I don’t have any other information to go on, but from the looks of it, Google is complaining that some of their software was modified such that when installed, it allowed the modifier to monitor the traffic of the person using the browser.  My guess is that there is a localized version of some Google software, possibly Google Chrome, that was pirated, reverse engineered and modified.  Either that, or malicious software in the form of localized Vietnamese versions of antivirus flipped the computers into a botnet.

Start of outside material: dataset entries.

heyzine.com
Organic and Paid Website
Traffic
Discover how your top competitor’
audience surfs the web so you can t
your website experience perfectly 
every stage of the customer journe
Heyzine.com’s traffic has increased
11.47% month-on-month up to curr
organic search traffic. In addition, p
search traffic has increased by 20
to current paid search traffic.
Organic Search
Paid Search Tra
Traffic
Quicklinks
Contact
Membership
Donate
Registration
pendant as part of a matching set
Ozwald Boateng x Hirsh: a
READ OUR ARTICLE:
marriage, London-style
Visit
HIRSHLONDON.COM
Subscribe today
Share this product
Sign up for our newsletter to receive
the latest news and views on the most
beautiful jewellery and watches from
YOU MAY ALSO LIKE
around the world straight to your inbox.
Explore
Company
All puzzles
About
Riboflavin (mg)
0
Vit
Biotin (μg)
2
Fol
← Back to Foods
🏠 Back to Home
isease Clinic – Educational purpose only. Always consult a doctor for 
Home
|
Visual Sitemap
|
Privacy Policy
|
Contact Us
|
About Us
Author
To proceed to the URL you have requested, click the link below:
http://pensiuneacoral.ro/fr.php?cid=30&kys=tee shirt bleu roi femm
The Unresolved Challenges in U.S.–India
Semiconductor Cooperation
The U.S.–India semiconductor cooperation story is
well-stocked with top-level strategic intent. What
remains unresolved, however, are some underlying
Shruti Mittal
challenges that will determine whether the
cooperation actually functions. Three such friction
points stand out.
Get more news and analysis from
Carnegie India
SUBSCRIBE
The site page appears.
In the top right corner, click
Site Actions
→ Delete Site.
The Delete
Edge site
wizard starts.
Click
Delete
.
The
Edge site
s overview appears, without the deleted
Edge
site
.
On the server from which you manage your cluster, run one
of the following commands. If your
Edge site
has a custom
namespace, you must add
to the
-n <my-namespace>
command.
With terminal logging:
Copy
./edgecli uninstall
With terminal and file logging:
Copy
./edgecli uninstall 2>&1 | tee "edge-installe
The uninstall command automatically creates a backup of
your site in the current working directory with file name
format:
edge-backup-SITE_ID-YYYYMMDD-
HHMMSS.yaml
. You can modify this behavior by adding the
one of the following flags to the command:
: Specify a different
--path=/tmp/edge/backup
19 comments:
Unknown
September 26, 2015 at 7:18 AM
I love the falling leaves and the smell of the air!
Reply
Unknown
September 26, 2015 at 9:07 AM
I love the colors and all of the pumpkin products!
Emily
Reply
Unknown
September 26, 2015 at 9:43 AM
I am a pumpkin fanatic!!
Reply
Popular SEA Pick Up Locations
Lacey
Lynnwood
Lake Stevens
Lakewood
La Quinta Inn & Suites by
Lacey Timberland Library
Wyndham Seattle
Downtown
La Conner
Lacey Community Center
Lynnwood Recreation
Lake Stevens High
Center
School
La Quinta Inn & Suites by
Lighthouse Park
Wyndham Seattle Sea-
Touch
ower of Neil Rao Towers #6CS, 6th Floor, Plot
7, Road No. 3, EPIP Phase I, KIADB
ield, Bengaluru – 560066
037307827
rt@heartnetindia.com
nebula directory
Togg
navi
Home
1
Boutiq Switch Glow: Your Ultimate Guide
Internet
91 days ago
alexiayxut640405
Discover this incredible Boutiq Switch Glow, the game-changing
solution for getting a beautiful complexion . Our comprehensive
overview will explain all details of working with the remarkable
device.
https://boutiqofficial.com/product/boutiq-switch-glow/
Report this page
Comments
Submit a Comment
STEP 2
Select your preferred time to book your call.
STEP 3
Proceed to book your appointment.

In any case, either the browsing history of the person using the software was redirected or sniffed, or possibly the bots launched a denial-of-service attack on Vietnamese versions of some of Google’s social networking sites, BlogSpot and YouTube being the most obvious targets.  In this sense, it bears a strong resemblance to the denial-of-service attacks on the various social network sites last year launched against the blogger Cyxymu.  As in that case, state sponsorship is not always required in order to do something like this… but it helps.

I only have a theory, but my guess is that websites or social networking pages from those services, run by one of the opposition parties mentioned above, suffered some DOS attacks and either brought them down or attempted to bring them down.  Whether or not they succeeded is unclear from the article but this does fit a pattern we see recurring again and again.